When a mysterious stranger (Ed Harris) shows up with alarming proof that an ancestor of self-proclaimed “treasure protector” Ben Gates (Nicolas Cage) was a co-conspirator in the Lincoln assassination, Ben sets off on a worldwide quest to clear his name. Joining him once again are his estranged ex-girlfriend (Diane Kruger) and his cyber-savvy sidekick (Justin Bartha), but when their search leads to the discovery of the most highly-guarded book on earth, Ben’s quest to restore his family’s heritage turns into the most dangerous adventure of his life.
As with most blockbusters produced by Jerry Bruckheimer, “National Treasure: Book of Secrets” is bound to be more of a hit with moviegoers than it will be with critics. And as long as the action keeps things moving, it’s certainly entertaining enough. But if you’re going to compare apples to apples, then the sequel comes up short. The script is weak, the suspense is gone and the clues are solved too easily to instill a sense of wonder. And after stealing his scenes in the first film, the nerdy partner played by Justin Bartha just isn’t as funny this time around.

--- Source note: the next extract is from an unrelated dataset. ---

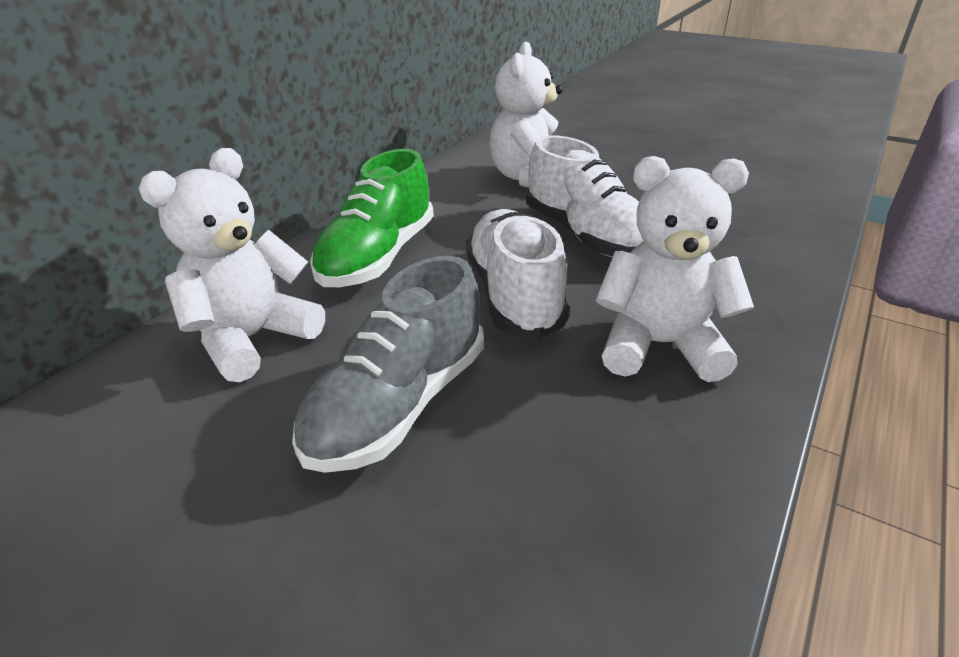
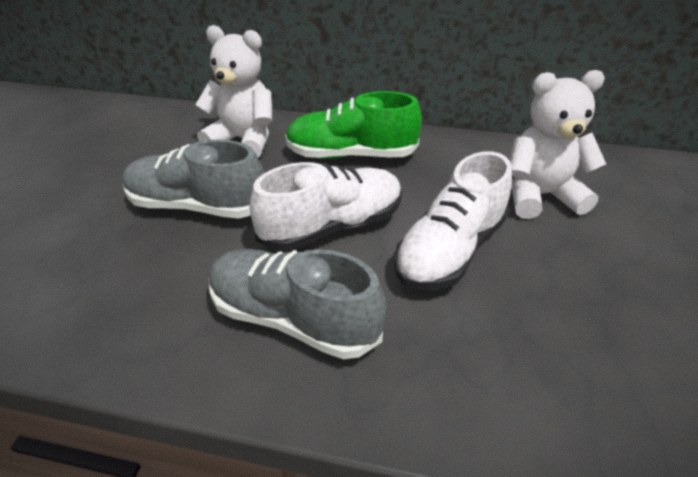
camera: 70 degrees right, 5 degrees up
(659, 345) = (293, 318): white teddy bear -> grey shoe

But the bigger problem is that the villain, played by Ed Harris, isn’t enough of a threat. He’s not as menacing as the first film’s Ian Howe (played by Sean Bean) — a worthy opponent to Ben Gates, since they both knew the same tricks and had to constantly outwit each other. Adding double jeopardy to the mix was the FBI agent played by Harvey Keitel, who was right behind both of them every step of the way. In “Book of Secrets,” he’s less of a threat, since he doesn’t even get out of the office until more than halfway through the movie.

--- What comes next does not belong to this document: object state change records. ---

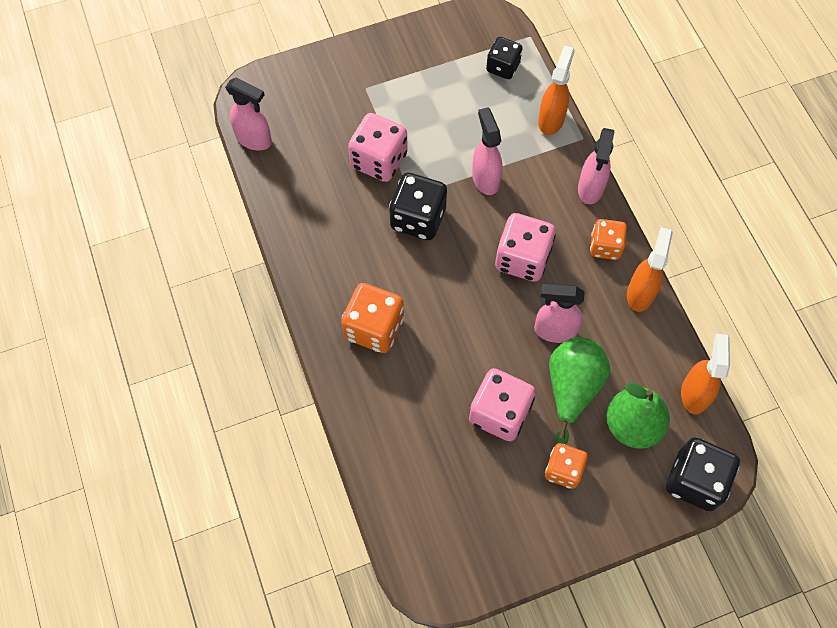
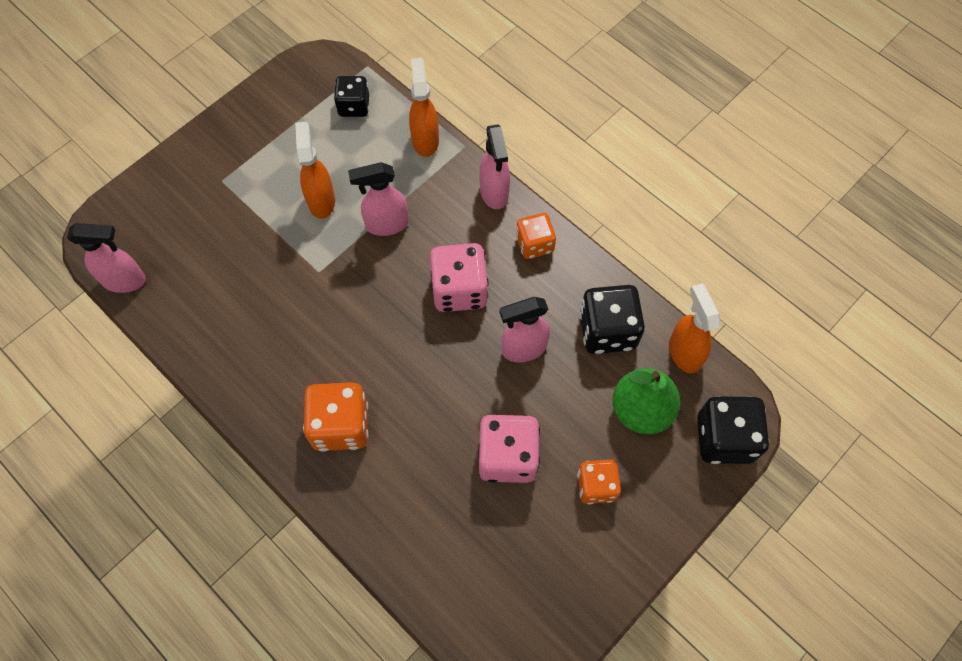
camera: 25 degrees left, 0 degrees up
(379, 160) = (269, 249): pink dice -> none
(418, 218) = (336, 293): black dice -> black dice (607, 330)
(485, 178) = (386, 224): pink spray bottle -> pink spray bottle turned 60 degrees counterclockwise
(572, 388) = (566, 398): green pear -> none
(640, 293) = (588, 276): orange spray bottle -> orange spray bottle (321, 200)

Nicolas Cage is committed as always, but with little time for romance, Diane Kruger doesn’t have as much to do this time around. Jon Voight seems happy just to be along for the ride as Cage’s father, while Helen Mirren — a recent Oscar-winner for “The Queen” — seems to be having a grand old time as Cage’s mother. Bruce Greenwood makes the most of an otherwise absurd scene in which his President of the United States is kidnapped, but it’s worth noting, since he played a President before — John F. Kennedy — in 2000’s “Thirteen Days.”
“Book of Secrets” goes with the assumption that moviegoers will have already seen the original film, since character development is practically non-existent. And that familiarity is fine to an extent, but if the characters don’t continue to grow — or, at least, change in some kind of notable way — then it’s hard to get vested in their best interests. The first film may have been inspired, but the sequel feels tired, and as a result, this “National Treasure” comes up a dollar short.